===== Sayfa Alıntısı
"İçtihat Metni"
MAHKEMESİ : ... Bölge Adliye Mahkemesi 2. Hukuk Dairesi
SAYISI : 2021/1323 E., 2022/2302 K.
DAVACI-DAVALI : ... vekilleri Av. ... vd.
DAVALI-DAVACI : ... vekili Av. ...
DAVA TARİHİ : 15.05.2019
KARAR : Başvurunun kısmen kabulü, yeniden esas hakkında hüküm kurma
İLK DERECE MAHKEMESİ : Burdur Aile Mahkemesi
SAYISI : 2019/237 E., 2021/71 K.
Taraflar arasındaki boşanma ve ziynet alacağı davalarından dolayı yapılan yargılama sonunda İlk Derece Mahkemesince davaların kabulüne karar verilmiştir.
Kararın davacı-davalı erkek vekili tarafından kusur belirlenmesi, birleşen davanın kabulü, aleyhine hükmolunan nafaka ve tazminatlar yönünden, davalı- davacı kadın vekili tarafından kusur belirlemesi, asıl davanın kabulü, lehine hükmedilen nafakalar ve tazminatlar ile reddedilen ziynet alacağı talebi yönünden istinaf edilmesi üzerine, Bölge Adliye Mahkemesince başvurunun kısmen kabulü ile İlk Derece Mahkemesi hükmü kaldırılarak yeniden esas hakkında hüküm kurulmasına karar verilmiştir.
==========
===== Kaynak Malzeme
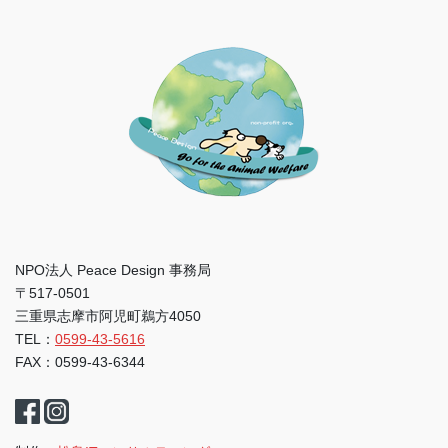
NPO法人 Peace Design 事務局
〒517-0501
三重県志摩市阿児町鵜方4050
TEL：
0599-43-5616
FAX：0599-43-6344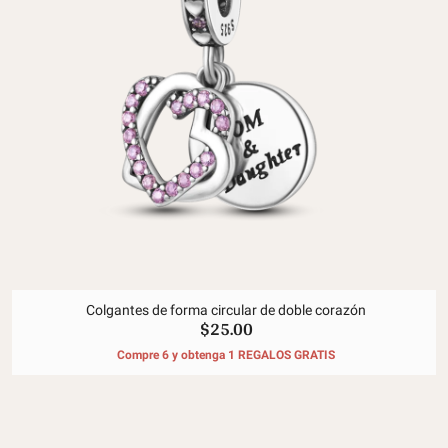
Colgantes de forma circular de doble corazón
$25.00
Compre 6 y obtenga 1 REGALOS GRATIS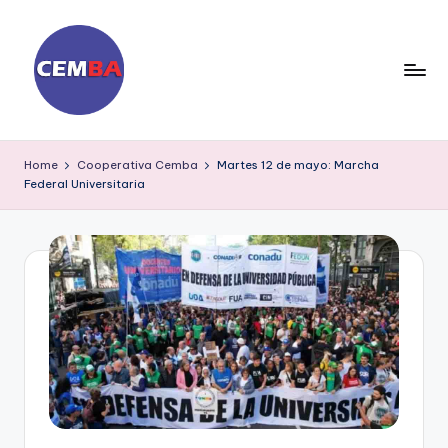
Skip
to
content
D
ia
Home
Cooperativa Cemba
Martes 12 de mayo: Marcha
Federal Universitaria
ri
o
C
E
M
B
A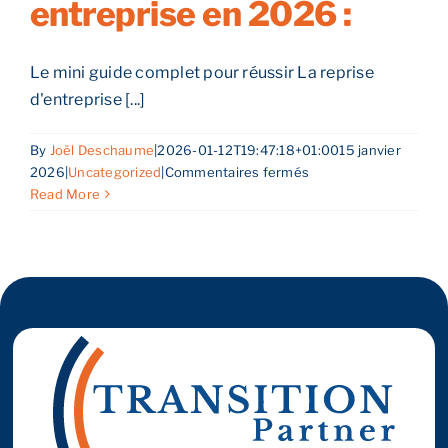
entreprise en 2026 :
:
un
processus
Reprendre son entreprise en 12 mois
qui
Le mini guide complet pour réussir La reprise
ne
d'entreprise [...]
se
Estimez votre entreprise
fait
By
Joël Deschaume
|
2026-01-12T19:47:18+01:00
15 janvier
pas
sur
2026
|
Uncategorized
|
Commentaires fermés
du
Prendre RDV
Reprendre
Read More
jour
une
au
entreprise
lendemain
en
2026
: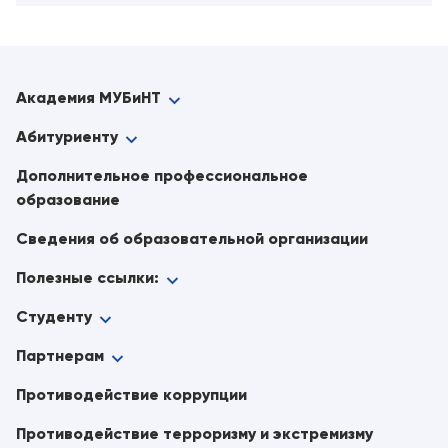
Академия МУБиНТ
Абитуриенту
Дополнительное профессиональное
образование
Сведения об образовательной организации
Полезные ссылки:
Студенту
Партнерам
Противодействие коррупции
Противодействие терроризму и экстремизму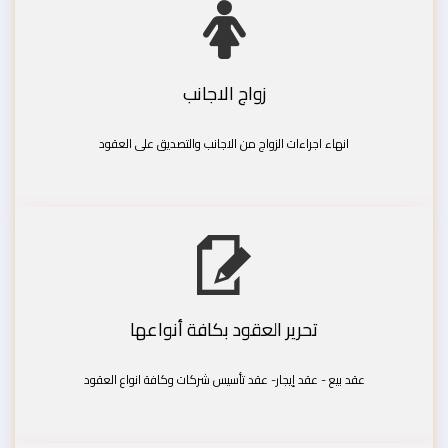
زواج الاجانب
انهاء اجراءات الزواج من الاجانب والتصديق على العقود
تحرير العقود بكافة أنواعها
عقد بيع - عقد إيجار- عقد تأسيس شركات وكافة انواع العقود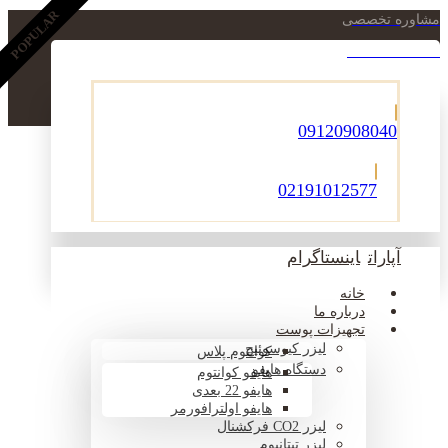
POPULAR
مشاوره تخصصی
021-22900756
09120908040
02191012577
آپارات
اینستاگرام
خانه
درباره ما
تجهیزات پوست
لیزر کیوسوئیچ
کوانتوم پلاس
دستگاه هایفو
هایفو کوانتوم
هایفو 22 بعدی
هایفو اولترافورمر
لیزر CO2 فرکشنال
لیزر تیتانیوم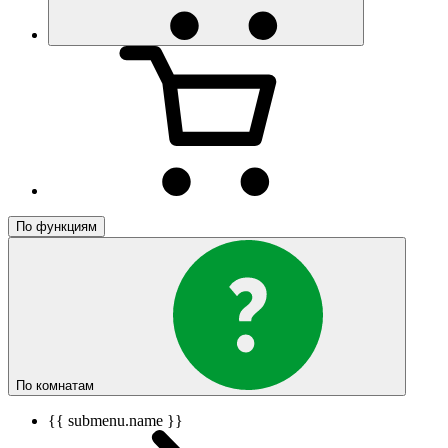
По функциям
По комнатам
{{ submenu.name }}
==========
Yapılacak İşler
[a] Boşanma davasına ilişkin içtihat metninde dava tarihi olarak hangi tarih yazılı?
[b] Boşanma davasına ilişkin içtihat metnini kaldığı yerden sürdürün.

Cevap Listesi
[a] 15.05.2019

[b]
Bölge Adliye Mahkemesi kararı davacı-davalı erkek vekili tarafından kadının davasının kabulü, kusur belirlemesi, tazminatlar ve nafakalar, davalı- davacı kadın vekili tarafından ziynet alacağı davasının tefriki, erkeğin davasının kabulü, kusur belirlemesi, nafakaların ve tazminatların miktarı yönünden temyiz edilmekle; yapılan ön inceleme sonucunda gereği düşünüldü:
Bölge adliye mahkemesince verilen tefrik kararı Hukuk Muhakemeleri Kanunu'nun 353/l-a-5. maddesi kapsamında olup bu maddede davaların ayrılmasına yönelik kararların kesin nitelikte olduğu açıkça belirtilmiştir.Davalı- davacı kadının tarafından temyiz isteminde bulunulan bölge adliye mahkemesi kararı 6100 sayılı Hukuk Muhakemeleri Kanunu'nun 353 üncü maddesinin birinci fıkrasının (a) bendinin 5 inci alt bendine göre kesin nitelikte olduğundan, davalı- davacı kadının ziynet alacağı davasına yönelik tefrik kararına ilişkin temyiz dilekçesinin reddine karar vermek gerekmiştir.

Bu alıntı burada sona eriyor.